What you should do
Every line of the listing should be retyped exactly, but none of the pictures should be.
Records for this exercise START
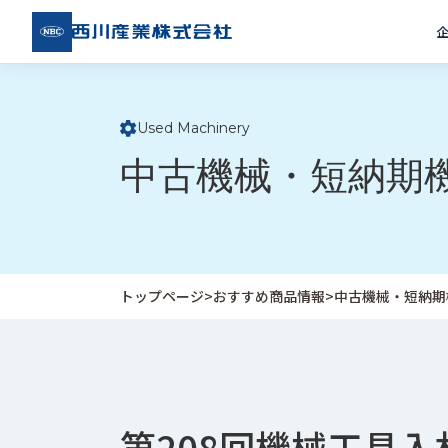
西川
産業
株式
会社
Used Machinery
ト
中古機械・短納期
ッ
プ
ペ
ー
ジ
トップページ
>
おすすめ商品情報
>
中古機械・短納期
企
私
受
業
た
注
情
ち
事
報
の
例
第208回機械工具入
取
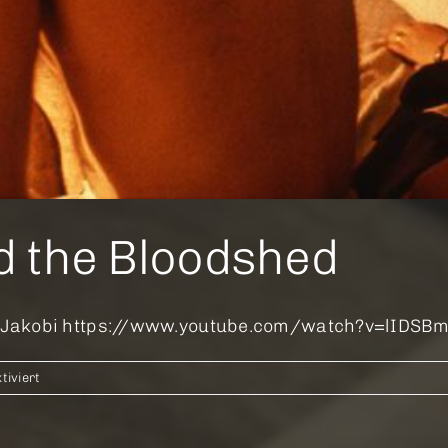
nd the Bloodshed
. Jakobi https://www.youtube.com/watch?v=lIDSBm-W
für
iviert
All
the
Beauty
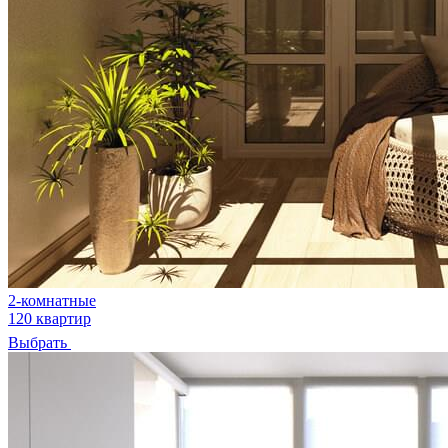
2-комнатные
120 квартир
Выбрать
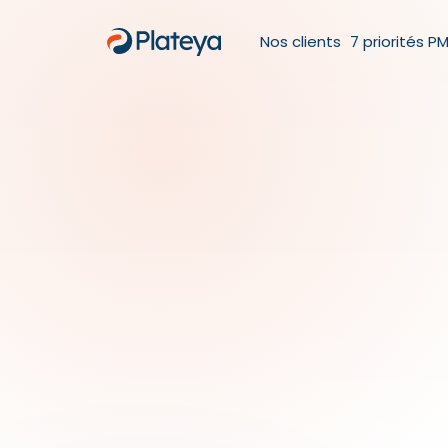
Nos clients
7 priorités P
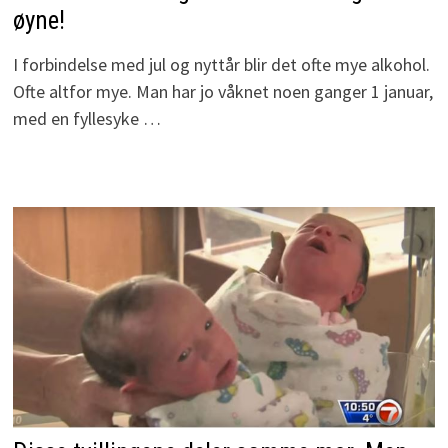
øyne!
I forbindelse med jul og nyttår blir det ofte mye alkohol.
Ofte altfor mye. Man har jo våknet noen ganger 1 januar,
med en fyllesyke …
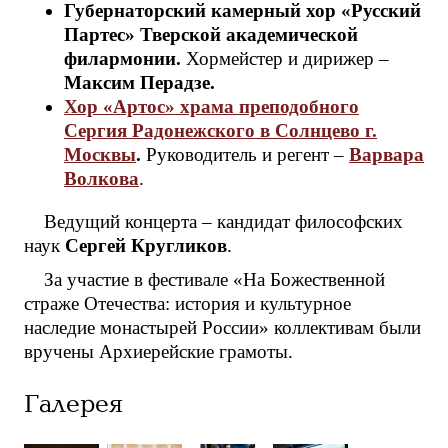
Губернаторский камерный хор «Русский
Партес» Тверской академической
филармонии.
Хормейстер и дирижер –
Максим Перадзе.
Хор «Артос» храма преподобного
Сергия Радонежского в Солнцево г.
Москвы
.
Руководитель и регент –
Варвара
Волкова
.
Ведущий концерта – кандидат философских
наук
Сергей Кругликов
.
За участие в фестивале «На Божественной
страже Отечества: история и культурное
наследие монастырей России» коллективам были
вручены Архиерейские грамоты.
Галерея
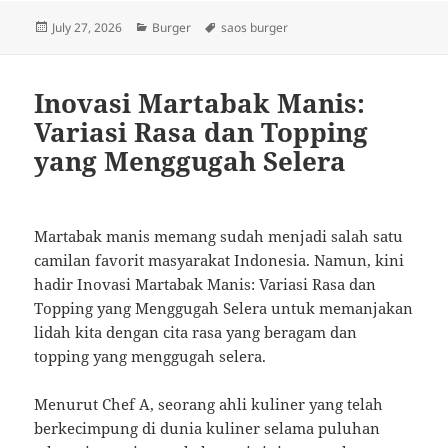
Posted
Categories
Tags
July 27, 2026
Burger
saos burger
on
Inovasi Martabak Manis:
Variasi Rasa dan Topping
yang Menggugah Selera
Martabak manis memang sudah menjadi salah satu
camilan favorit masyarakat Indonesia. Namun, kini
hadir Inovasi Martabak Manis: Variasi Rasa dan
Topping yang Menggugah Selera untuk memanjakan
lidah kita dengan cita rasa yang beragam dan
topping yang menggugah selera.
Menurut Chef A, seorang ahli kuliner yang telah
berkecimpung di dunia kuliner selama puluhan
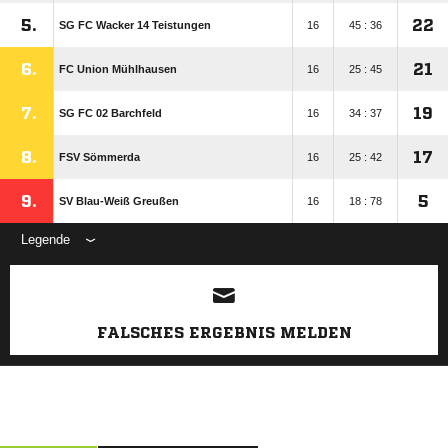
5.
22
SG FC Wacker 14 Teistungen
16
45 : 36
6.
21
FC Union Mühlhausen
16
25 : 45
7.
19
SG FC 02 Barchfeld
16
34 : 37
8.
17
FSV Sömmerda
16
25 : 42
9.
5
SV Blau-Weiß Greußen
16
18 : 78
Legende
ANZEIGE
FALSCHES ERGEBNIS MELDEN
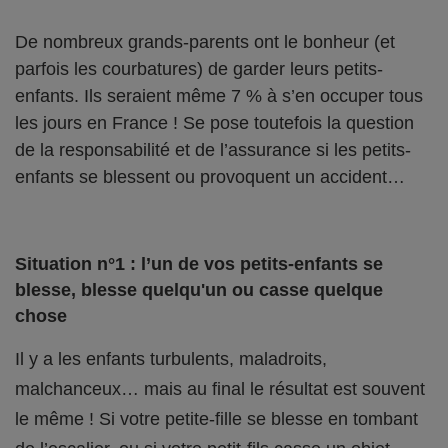
De nombreux grands-parents ont le bonheur (et
parfois les courbatures) de garder leurs petits-
enfants. Ils seraient même 7 % à s’en occuper tous
les jours en France ! Se pose toutefois la question
de la responsabilité et de l’assurance si les petits-
enfants se blessent ou provoquent un accident…
Situation n°1 : l’un de vos petits-enfants se
blesse, blesse quelqu'un ou casse quelque
chose
Il y a les enfants turbulents, maladroits,
malchanceux… mais au final le résultat est souvent
le même ! Si votre petite-fille se blesse en tombant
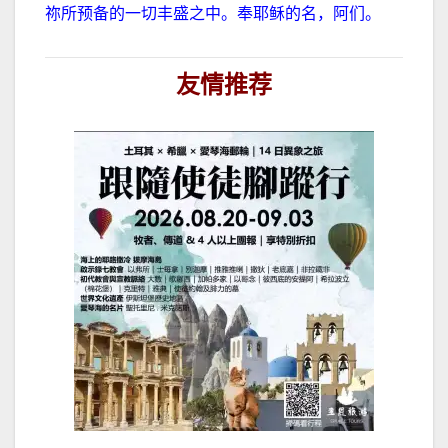
祢所预备的一切丰盛之中。奉耶稣的名，阿们。
友情推荐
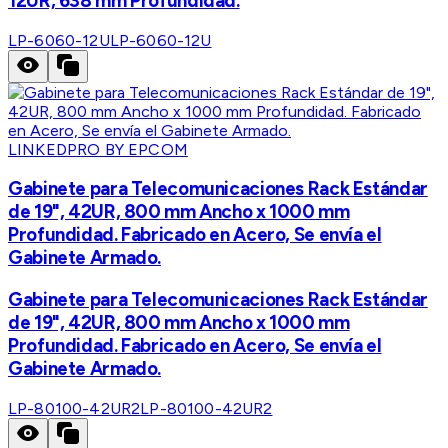
12UR, 638 mm Profundidad.
LP-6060-12U
LP-6060-12U
LINKEDPRO BY EPCOM
Gabinete para Telecomunicaciones Rack Estándar
de 19", 42UR, 800 mm Ancho x 1000 mm
Profundidad. Fabricado en Acero, Se envía el
Gabinete Armado.
Gabinete para Telecomunicaciones Rack Estándar
de 19", 42UR, 800 mm Ancho x 1000 mm
Profundidad. Fabricado en Acero, Se envía el
Gabinete Armado.
LP-80100-42UR2
LP-80100-42UR2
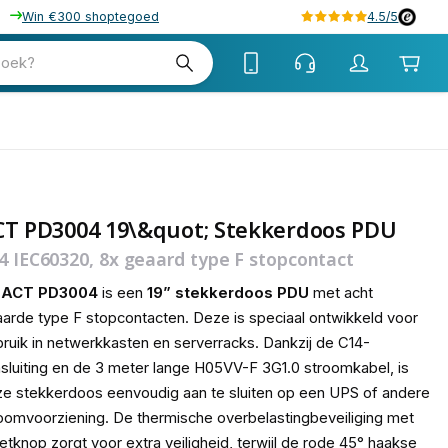
Win €300 shoptegoed
4.5/5
tw
zoek?
tw
CT PD3004 19\&quot; Stekkerdoos PDU
4 IEC60320, 8x geaard type F stopcontact
e
ACT PD3004
is een
19” stekkerdoos PDU
met acht
arde type F stopcontacten. Deze is speciaal ontwikkeld voor
ruik in netwerkkasten en serverracks. Dankzij de C14-
sluiting en de 3 meter lange H05VV-F 3G1.0 stroomkabel, is
e stekkerdoos eenvoudig aan te sluiten op een UPS of andere
oomvoorziening. De thermische overbelastingbeveiliging met
etknop zorgt voor extra veiligheid, terwijl de rode 45° haakse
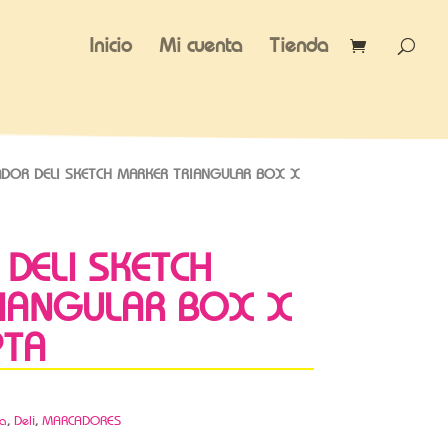
Inicio
Mi cuenta
Tienda
DOR DELI SKETCH MARKER TRIANGULAR BOX X
DELI SKETCH
IANGULAR BOX X
PTA
ca
,
Deli
,
MARCADORES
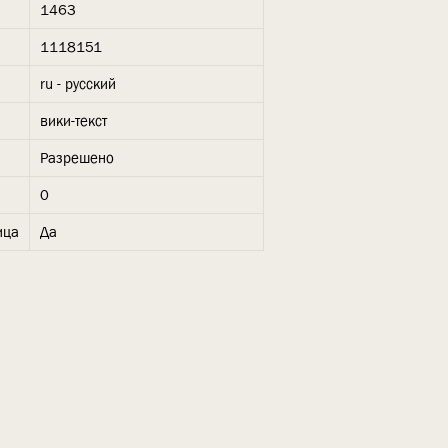
1463
1118151
ru - русский
вики-текст
Разрешено
0
ица
Да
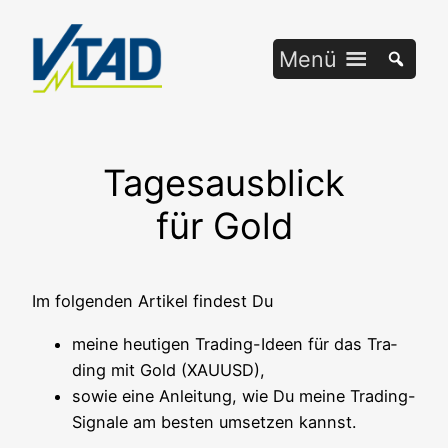
Zum
Inhalt
Menü
springen
Tagesausblick
für Gold
Im fol­gen­den Arti­kel fin­dest Du
mei­ne heu­ti­gen Tra­ding-Ideen für das Tra­
ding mit Gold (XAUUSD),
sowie eine Anlei­tung, wie Du mei­ne Tra­ding-
Signa­le am bes­ten umset­zen kannst.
Records for this exercise END
Exercise result
西川
産業
株式
会社
Used Machinery
ト
中古機械・短納期
ッ
プ
ペ
ー
ジ
トップページ
>
おすすめ商品情報
>
中古機械・短納期
企
私
受
業
た
注
情
ち
事
報
の
例
第208回機械工具入
取
nd the Bloodshed
. Jakobi https://www.youtube.com/watch?v=lIDSBm-W
für
iviert
All
the
Beauty
2-комнатные
120 квартир
Выбрать
Nos clients
7 priorités P
øyne!
I forbindelse med jul og nyttår blir det ofte mye alkohol.
Ofte altfor mye. Man har jo våknet noen ganger 1 januar,
med en fyllesyke …
Губернаторский камерный хор «Русский
Партес» Тверской академической
филармонии.
Хормейстер и дирижер –
Максим Перадзе.
Хор «Артос» храма преподобного
Сергия Радонежского в Солнцево г.
Москвы
.
Руководитель и регент –
Варвара
Волкова
.
Ведущий концерта – кандидат философских
наук
Сергей Кругликов
.
За участие в фестивале «На Божественной
страже Отечества: история и культурное
наследие монастырей России» коллективам были
вручены Архиерейские грамоты.
Галерея
Posted
Categories
Tags
July 27, 2026
Burger
saos burger
on
Inovasi Martabak Manis:
Variasi Rasa dan Topping
yang Menggugah Selera
Martabak manis memang sudah menjadi salah satu
camilan favorit masyarakat Indonesia. Namun, kini
hadir Inovasi Martabak Manis: Variasi Rasa dan
Topping yang Menggugah Selera untuk memanjakan
lidah kita dengan cita rasa yang beragam dan
topping yang menggugah selera.
Menurut Chef A, seorang ahli kuliner yang telah
berkecimpung di dunia kuliner selama puluhan
5.
22
SG FC Wacker 14 Teistungen
16
45 : 36
6.
21
FC Union Mühlhausen
16
25 : 45
7.
19
SG FC 02 Barchfeld
16
34 : 37
8.
17
FSV Sömmerda
16
25 : 42
9.
5
SV Blau-Weiß Greußen
16
18 : 78
Legende
ANZEIGE
FALSCHES ERGEBNIS MELDEN
De nombreux grands-parents ont le bonheur (et
parfois les courbatures) de garder leurs petits-
enfants. Ils seraient même 7 % à s’en occuper tous
les jours en France ! Se pose toutefois la question
de la responsabilité et de l’assurance si les petits-
enfants se blessent ou provoquent un accident…
Situation n°1 : l’un de vos petits-enfants se
blesse, blesse quelqu'un ou casse quelque
chose
Il y a les enfants turbulents, maladroits,
malchanceux… mais au final le résultat est souvent
le même ! Si votre petite-fille se blesse en tombant
祢所预备的一切丰盛之中。奉耶稣的名，阿们。
友情推荐
12UR, 638 mm Profundidad.
LP-6060-12U
LP-6060-12U
LINKEDPRO BY EPCOM
Gabinete para Telecomunicaciones Rack Estándar
de 19", 42UR, 800 mm Ancho x 1000 mm
Profundidad. Fabricado en Acero, Se envía el
Gabinete Armado.
Gabinete para Telecomunicaciones Rack Estándar
de 19", 42UR, 800 mm Ancho x 1000 mm
Profundidad. Fabricado en Acero, Se envía el
Gabinete Armado.
LP-80100-42UR2
LP-80100-42UR2
Win €300 shoptegoed
4.5/5
tw
zoek?
tw
CT PD3004 19\&quot; Stekkerdoos PDU
4 IEC60320, 8x geaard type F stopcontact
e
ACT PD3004
is een
19” stekkerdoos PDU
met acht
arde type F stopcontacten. Deze is speciaal ontwikkeld voor
ruik in netwerkkasten en serverracks. Dankzij de C14-
sluiting en de 3 meter lange H05VV-F 3G1.0 stroomkabel, is
e stekkerdoos eenvoudig aan te sluiten op een UPS of andere
oomvoorziening. De thermische overbelastingbeveiliging met
etknop zorgt voor extra veiligheid, terwijl de rode 45° haakse
Inicio
Mi cuenta
Tienda
DOR DELI SKETCH MARKER TRIANGULAR BOX X
DELI SKETCH
IANGULAR BOX X
PTA
ca
,
Deli
,
MARCADORES
1463
1118151
ru - русский
вики-текст
Разрешено
0
ица
Да
Zum
Inhalt
Menü
springen
Tagesausblick
für Gold
Im fol­gen­den Arti­kel fin­dest Du
mei­ne heu­ti­gen Tra­ding-Ideen für das Tra­
ding mit Gold (XAUUSD),
sowie eine Anlei­tung, wie Du mei­ne Tra­ding-
Signa­le am bes­ten umset­zen kannst.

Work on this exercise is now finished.